I am so tired. So, so incredibly tired. So tired I’m getting headaches from it. Joshua is mostly sleeping well at night, and for the past two nights, Dan has gotten up with him. But I’m still exhausted. What gives?
Joshua won’t nap well at daycare. We’re talking an hour, hour and a half tops ALL.DAY.LONG. OMG!
So when we get home, he’s tired. It’s obvious. I fix him a bottle and take him into the nursery to give it to him. He falls asleep in my arms. I put him in the crib. BAM! He’s wide awake. And screaming. And he will not go back to sleep. Even after finishing the bottle. It’s like the 30 seconds he was asleep in my arms was enough to recharge his batteries for a little bit. Only they weren’t.
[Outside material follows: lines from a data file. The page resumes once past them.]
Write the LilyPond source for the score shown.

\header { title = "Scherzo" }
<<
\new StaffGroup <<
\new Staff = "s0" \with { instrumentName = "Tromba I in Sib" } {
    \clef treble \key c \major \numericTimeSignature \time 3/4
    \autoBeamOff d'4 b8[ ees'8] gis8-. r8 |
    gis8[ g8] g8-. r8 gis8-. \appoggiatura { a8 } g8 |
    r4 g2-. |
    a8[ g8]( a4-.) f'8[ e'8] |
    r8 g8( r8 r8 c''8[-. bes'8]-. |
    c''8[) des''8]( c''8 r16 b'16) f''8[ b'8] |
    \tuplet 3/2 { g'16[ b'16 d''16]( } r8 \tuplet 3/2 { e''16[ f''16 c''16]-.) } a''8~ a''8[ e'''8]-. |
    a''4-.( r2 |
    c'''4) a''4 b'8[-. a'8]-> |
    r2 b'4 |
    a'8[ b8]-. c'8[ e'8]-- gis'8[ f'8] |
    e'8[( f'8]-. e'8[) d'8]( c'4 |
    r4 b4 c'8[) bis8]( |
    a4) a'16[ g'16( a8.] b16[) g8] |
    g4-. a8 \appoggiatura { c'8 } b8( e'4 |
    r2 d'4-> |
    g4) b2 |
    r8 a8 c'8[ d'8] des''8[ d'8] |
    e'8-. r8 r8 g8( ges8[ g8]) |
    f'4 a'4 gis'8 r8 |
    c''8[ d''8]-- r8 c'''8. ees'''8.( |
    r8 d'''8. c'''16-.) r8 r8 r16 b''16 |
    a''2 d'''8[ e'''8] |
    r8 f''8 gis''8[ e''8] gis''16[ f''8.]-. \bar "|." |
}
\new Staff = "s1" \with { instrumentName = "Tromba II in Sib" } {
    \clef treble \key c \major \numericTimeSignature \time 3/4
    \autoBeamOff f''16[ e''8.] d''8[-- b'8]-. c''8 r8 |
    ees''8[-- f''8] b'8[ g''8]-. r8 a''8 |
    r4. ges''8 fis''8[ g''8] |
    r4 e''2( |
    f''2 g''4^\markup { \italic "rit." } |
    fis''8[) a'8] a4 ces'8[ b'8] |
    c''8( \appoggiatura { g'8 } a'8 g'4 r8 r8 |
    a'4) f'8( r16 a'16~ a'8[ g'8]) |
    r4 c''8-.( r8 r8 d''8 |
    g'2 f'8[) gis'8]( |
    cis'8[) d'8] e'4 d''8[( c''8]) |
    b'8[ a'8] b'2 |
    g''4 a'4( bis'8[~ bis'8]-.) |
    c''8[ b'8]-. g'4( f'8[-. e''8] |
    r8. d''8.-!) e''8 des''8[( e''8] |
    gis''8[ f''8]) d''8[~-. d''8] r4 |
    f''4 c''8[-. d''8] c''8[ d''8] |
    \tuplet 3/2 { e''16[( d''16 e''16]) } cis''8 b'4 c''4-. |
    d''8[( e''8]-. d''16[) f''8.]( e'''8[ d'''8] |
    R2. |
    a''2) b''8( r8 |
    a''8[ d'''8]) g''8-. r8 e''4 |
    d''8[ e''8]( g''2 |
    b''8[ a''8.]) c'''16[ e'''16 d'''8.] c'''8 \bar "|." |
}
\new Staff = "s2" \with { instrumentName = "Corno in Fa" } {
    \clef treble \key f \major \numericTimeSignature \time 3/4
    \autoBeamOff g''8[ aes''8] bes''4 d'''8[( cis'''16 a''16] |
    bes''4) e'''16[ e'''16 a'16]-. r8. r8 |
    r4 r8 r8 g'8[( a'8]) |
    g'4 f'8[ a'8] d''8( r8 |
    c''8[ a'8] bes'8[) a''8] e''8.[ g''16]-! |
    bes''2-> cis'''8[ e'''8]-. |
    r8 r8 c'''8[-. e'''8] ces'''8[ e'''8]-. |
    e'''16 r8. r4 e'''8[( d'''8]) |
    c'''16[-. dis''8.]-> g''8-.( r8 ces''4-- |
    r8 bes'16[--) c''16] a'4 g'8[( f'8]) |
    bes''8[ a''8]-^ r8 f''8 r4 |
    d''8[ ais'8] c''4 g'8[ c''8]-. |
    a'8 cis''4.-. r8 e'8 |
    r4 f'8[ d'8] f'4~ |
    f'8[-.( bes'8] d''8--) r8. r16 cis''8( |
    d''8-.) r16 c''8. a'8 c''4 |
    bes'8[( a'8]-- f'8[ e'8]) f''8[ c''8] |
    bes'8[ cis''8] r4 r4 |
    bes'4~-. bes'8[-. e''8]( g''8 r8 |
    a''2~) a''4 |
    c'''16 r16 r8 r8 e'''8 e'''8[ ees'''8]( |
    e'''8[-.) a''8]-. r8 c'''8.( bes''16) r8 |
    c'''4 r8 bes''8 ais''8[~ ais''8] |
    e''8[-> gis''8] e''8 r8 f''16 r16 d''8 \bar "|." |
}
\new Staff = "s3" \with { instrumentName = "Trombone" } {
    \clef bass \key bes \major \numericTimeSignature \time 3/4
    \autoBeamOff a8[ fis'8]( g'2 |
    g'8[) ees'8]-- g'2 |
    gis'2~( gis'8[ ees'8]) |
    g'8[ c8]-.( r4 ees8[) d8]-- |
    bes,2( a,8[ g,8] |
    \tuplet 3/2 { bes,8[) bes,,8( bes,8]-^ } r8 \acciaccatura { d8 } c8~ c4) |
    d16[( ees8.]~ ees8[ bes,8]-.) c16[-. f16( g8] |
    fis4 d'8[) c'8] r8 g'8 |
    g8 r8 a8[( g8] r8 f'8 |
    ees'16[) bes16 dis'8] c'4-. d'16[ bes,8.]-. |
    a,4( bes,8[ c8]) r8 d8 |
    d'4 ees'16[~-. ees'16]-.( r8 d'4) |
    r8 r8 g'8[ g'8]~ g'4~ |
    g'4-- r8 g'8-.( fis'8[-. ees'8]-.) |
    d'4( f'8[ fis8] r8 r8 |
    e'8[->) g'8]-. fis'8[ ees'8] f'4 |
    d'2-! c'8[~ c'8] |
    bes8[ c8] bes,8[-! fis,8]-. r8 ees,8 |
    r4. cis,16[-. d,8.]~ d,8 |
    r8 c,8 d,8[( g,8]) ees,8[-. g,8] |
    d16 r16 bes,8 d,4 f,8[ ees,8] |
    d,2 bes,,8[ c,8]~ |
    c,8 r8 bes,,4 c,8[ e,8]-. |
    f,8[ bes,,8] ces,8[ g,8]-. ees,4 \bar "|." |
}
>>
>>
This makes me want to cry because I KNOW the kid is tired. KNOW IT. And I really, honest-to-God need to lay down some afternoons or I don’t know how I’ll make it through the evening with him until Dan gets home. I’m cranky and irritable and I have less tolerance for his crankiness when I’m like this. And that’s not fair to him.
Above all, I feel like he’s not getting enough sleep, and like somehow, this is going to eff him up for life. Like, he’s not going to be as smart as he could be or he’s going to have ADHD or he’s going to turn into a sociopath one day because he didn’t sleep well as a baby.
I’m sick of hearing my mom tell me I’ve just got a cat-napper on my hands like that’s supposed to somehow make me feel better about the fact that I KNOW he’s not getting enough sleep.
I don’t know what to do, but I’m exhausted and unhappy right now. Why won’t my kid take naps???